Transcribe the following items line for line, leaving out the pictures.
**** DATASET EXCERPTS ****
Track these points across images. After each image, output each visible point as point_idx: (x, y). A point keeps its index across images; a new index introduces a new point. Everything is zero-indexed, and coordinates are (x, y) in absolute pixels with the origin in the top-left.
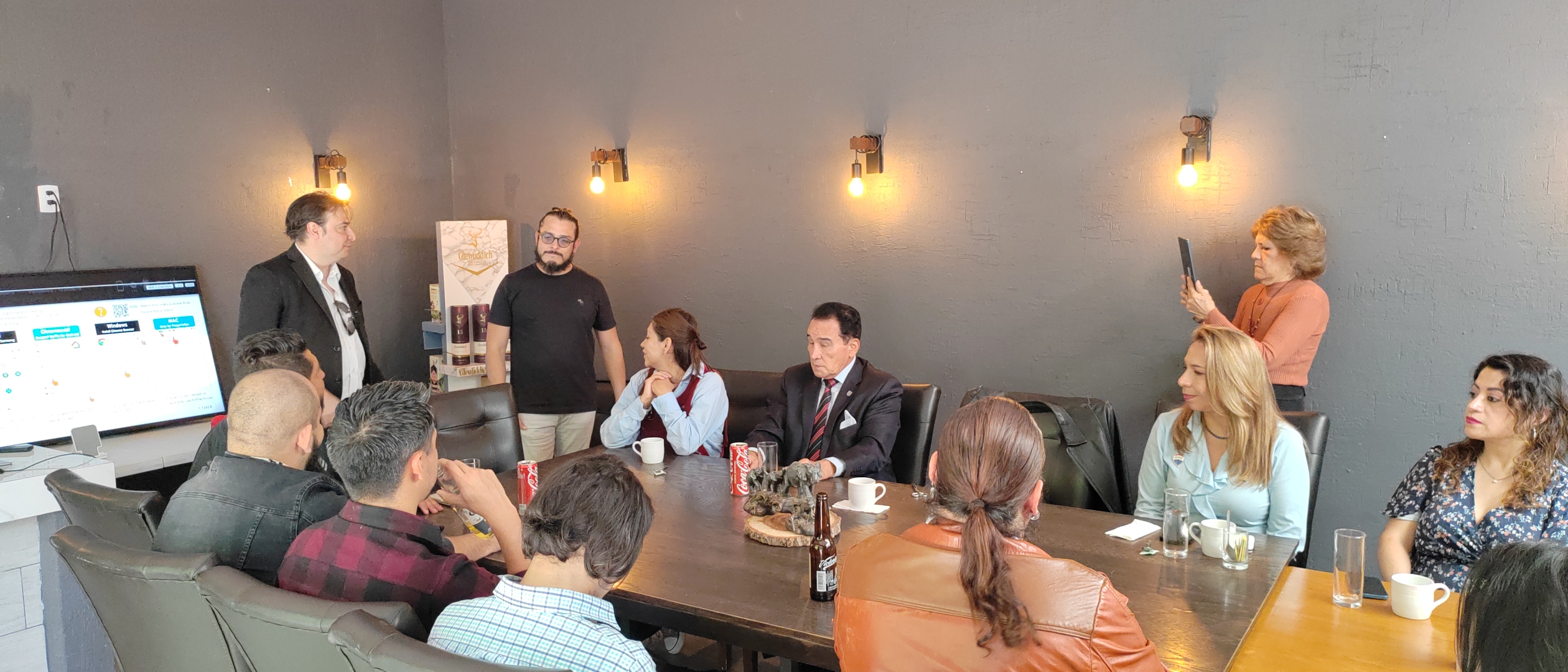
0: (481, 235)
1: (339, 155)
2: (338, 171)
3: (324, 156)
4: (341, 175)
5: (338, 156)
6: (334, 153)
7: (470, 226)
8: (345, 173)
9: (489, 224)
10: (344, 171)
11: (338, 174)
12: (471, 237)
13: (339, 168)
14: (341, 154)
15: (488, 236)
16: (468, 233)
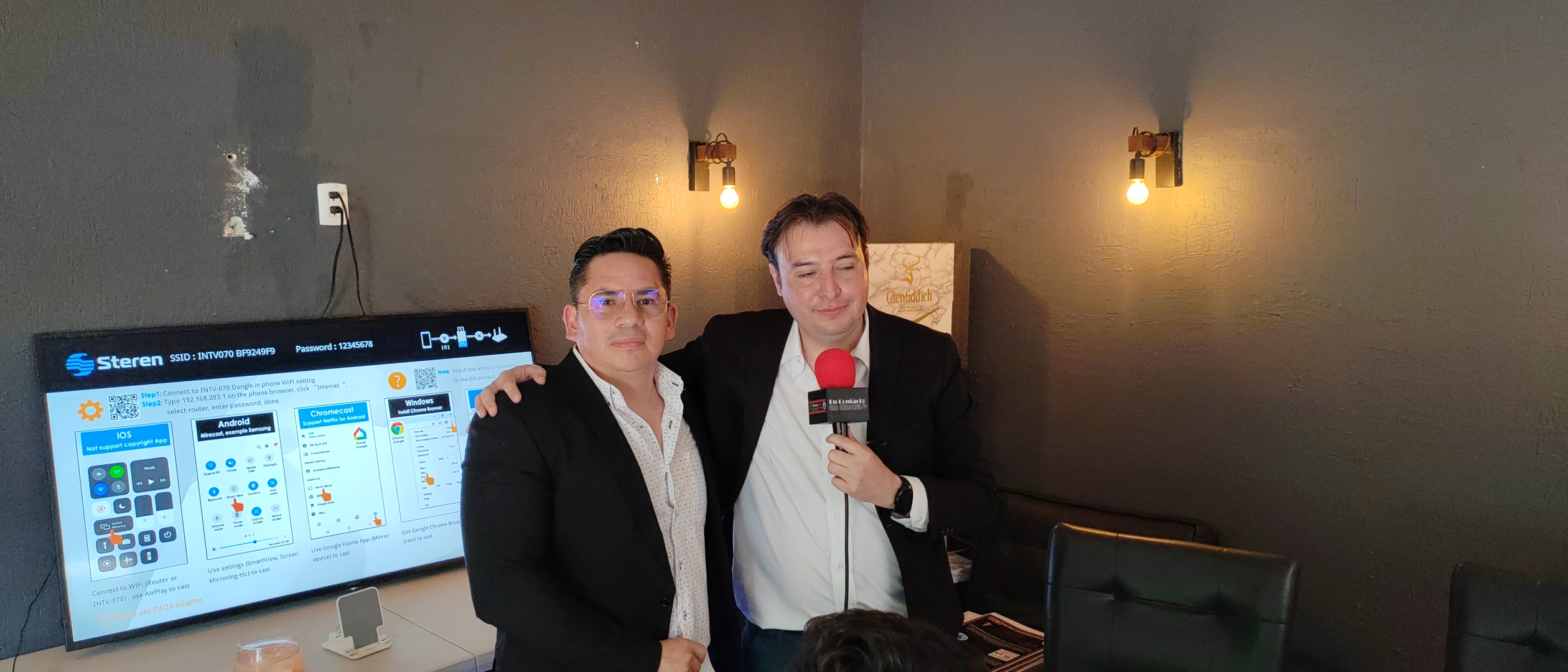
0: (918, 266)
1: (727, 141)
2: (725, 165)
3: (704, 144)
4: (728, 170)
5: (725, 143)
6: (721, 138)
7: (904, 251)
8: (734, 169)
9: (930, 248)
10: (731, 166)
11: (724, 169)
12: (905, 269)
13: (726, 161)
14: (729, 140)
15: (928, 267)
16: (900, 262)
****
SOLUTION:
Track these points across images. After each image, output each visible point as point_idx: (x, y). A point keeps its index across images; a new index introduces a new point. Everything is zero-indexed, and coordinates are (x, y) in absolute pixels with the origin in the top-left.
0: (481, 235)
1: (339, 155)
2: (338, 171)
3: (324, 156)
4: (341, 175)
5: (338, 156)
6: (334, 153)
7: (470, 226)
8: (345, 173)
9: (489, 224)
10: (344, 171)
11: (338, 174)
12: (471, 237)
13: (339, 168)
14: (341, 154)
15: (488, 236)
16: (468, 233)
0: (918, 266)
1: (727, 141)
2: (725, 165)
3: (704, 144)
4: (728, 170)
5: (725, 143)
6: (721, 138)
7: (904, 251)
8: (734, 169)
9: (930, 248)
10: (731, 166)
11: (724, 169)
12: (905, 269)
13: (726, 161)
14: (729, 140)
15: (928, 267)
16: (900, 262)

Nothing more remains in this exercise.